Veo ahora en esta síntesis malévola del pontificado que el pecado imperdonable de Juan Pablo II sería no haber integrado a la Iglesia Católica los pedidos de la Reforma. ¿Es posible que los viajes que hizo Küng por el mundo no le hayan mostrado que el único protestantismo que hoy parece tener futuro es el agresivo e intolerante de los ecumenismos, representado por miles de sectas y pequeñas iglesias? ¿Se puede hoy proponer para la Iglesia romana medidas que la Reforma ha adoptado hace casi cinco siglos y cuyos resultados están ante la vista de quien los sepa ver?

 

Un éxodo importante

 

En promedio, cada año diez mil anglicanos solicitan entrar en la Iglesia Católica. No hace mucho el arzobispo de Londres ordenó sacerdotes católicos a decenas de pastores anglicanos.

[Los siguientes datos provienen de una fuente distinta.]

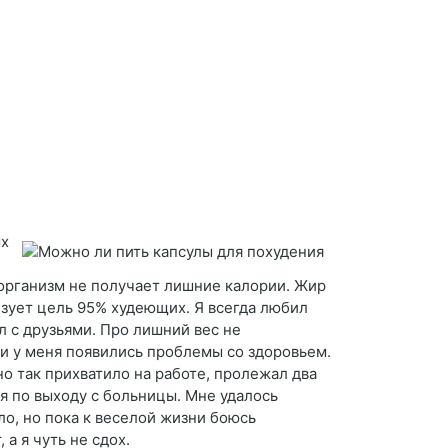
ых
организм не получает лишние калории. Жир
изует цель 95% худеющих. Я всегда любил
 с друзьями. Про лишний вес не
е и у меня появились проблемы со здоровьем.
но так прихватило на работе, пролежал два
я по выходу с больницы. Мне удалось
ло, но пока к веселой жизни боюсь
а я чуть не сдох.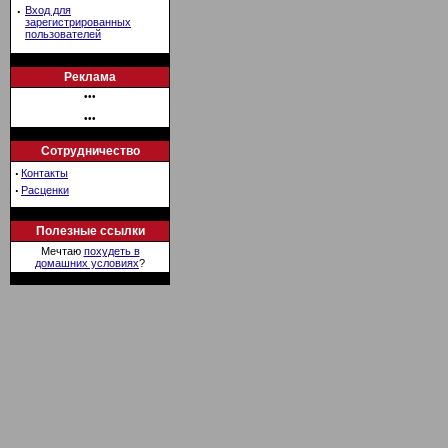
·
Вход для
зарегистрированных
пользователей
Реклама
•••
•••
Сотрудничество
·
Контакты
·
Расценки
Полезные ссылки
Мечтаю
похудеть в
домашних условиях
?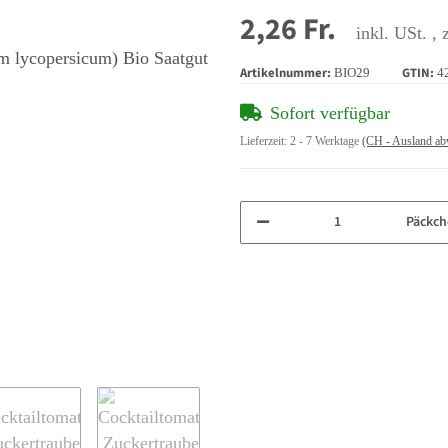
2,26 Fr.
inkl. USt. , 
Artikelnummer:
GTIN:
BIO29
4
Sofort verfügbar
Lieferzeit:
2 - 7 Werktage
(CH - Ausland ab
Päckch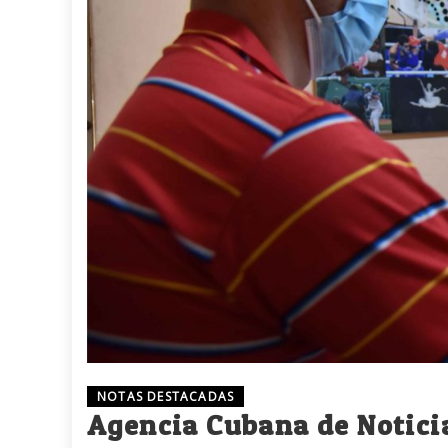
NOTAS DESTACADAS
Agencia Cubana de Notici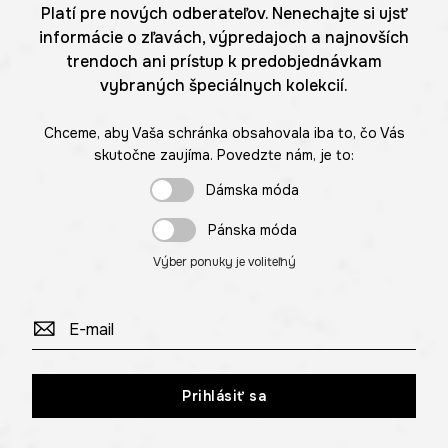
Platí pre nových odberateľov. Nenechajte si ujsť
informácie o zľavách, výpredajoch a najnovších
trendoch ani prístup k predobjednávkam
vybraných špeciálnych kolekcií.
Chceme, aby Vaša schránka obsahovala iba to, čo Vás
skutočne zaujíma. Povedzte nám, je to:
Dámska móda
Pánska móda
Výber ponuky je voliteľný
Prihlásiť sa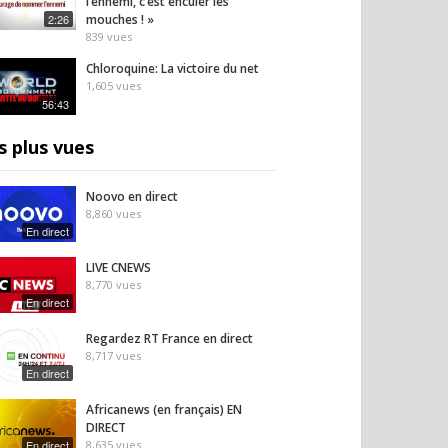
l’ennemi, c’est enculer les
2:26
mouches ! »
839
vues
Chloroquine: La victoire du net
1,605
vues
56:43
s plus vues
Noovo en direct
8,860
vues
En direct
LIVE CNEWS
8,770
vues
En direct
Regardez RT France en direct
8,717
vues
En direct
Africanews (en français) EN
DIRECT
En direct
8,635
vues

Son hermanos y hermanas cuyo paso fue provocado por la decisión de la jerarquía anglicana de ordenar mujeres, decisión que no les aportó a ellos ningún católico (y -¡atención!- ninguna mujer católica), mientras que ha provocado un éxodo importante hacia el catolicismo.

 

Los hechos, profesor Küng, ¿no prueban exactamente lo contrario de sus teorías? ¿Qué nos dice, por ejemplo, de Holanda, que antes del Concilio era, quizás, el país del mundo con la más fervorosa vida católica y que luego cumplió en todo lo posible con las reformas que usted invoca y en poco tiempo fue reducida a un desierto donde las iglesias que no caen en ruinas son transformadas en supermercados, en pornoshops, en hamburgueserías? ¿Jamás nadie le ha revelado que si la más católica de las comunidades, la latinoamericana, se está pasando rápida y masivamente a sectas protestantes enloquecidas o si se vuelve a los cultos afroamericanos es justamente porque cierto clero católico dice haber elegido a los pobres, mientras que los pobres no lo han elegido a él?

 

 

Más que defender este largo pontificado de la catarata de acusaciones sin misericordia y sin lucidez que arrojaron en su contra, es necesario mostrar cómo las alternativas "a la Küng" no son en absoluto un remedio adecuado a los problemas de la Iglesia. Son problemas que existen, como siempre han existido, pero que para ser afrontados exigen algo bien diferente de las recetas de un "modernismo" ideológico que la historia ha superado, mostrando sus límites y sus riesgos.

 

Vittorio Messori es un periodista y escritor italiano, especializado en cuestiones eclesiásticas.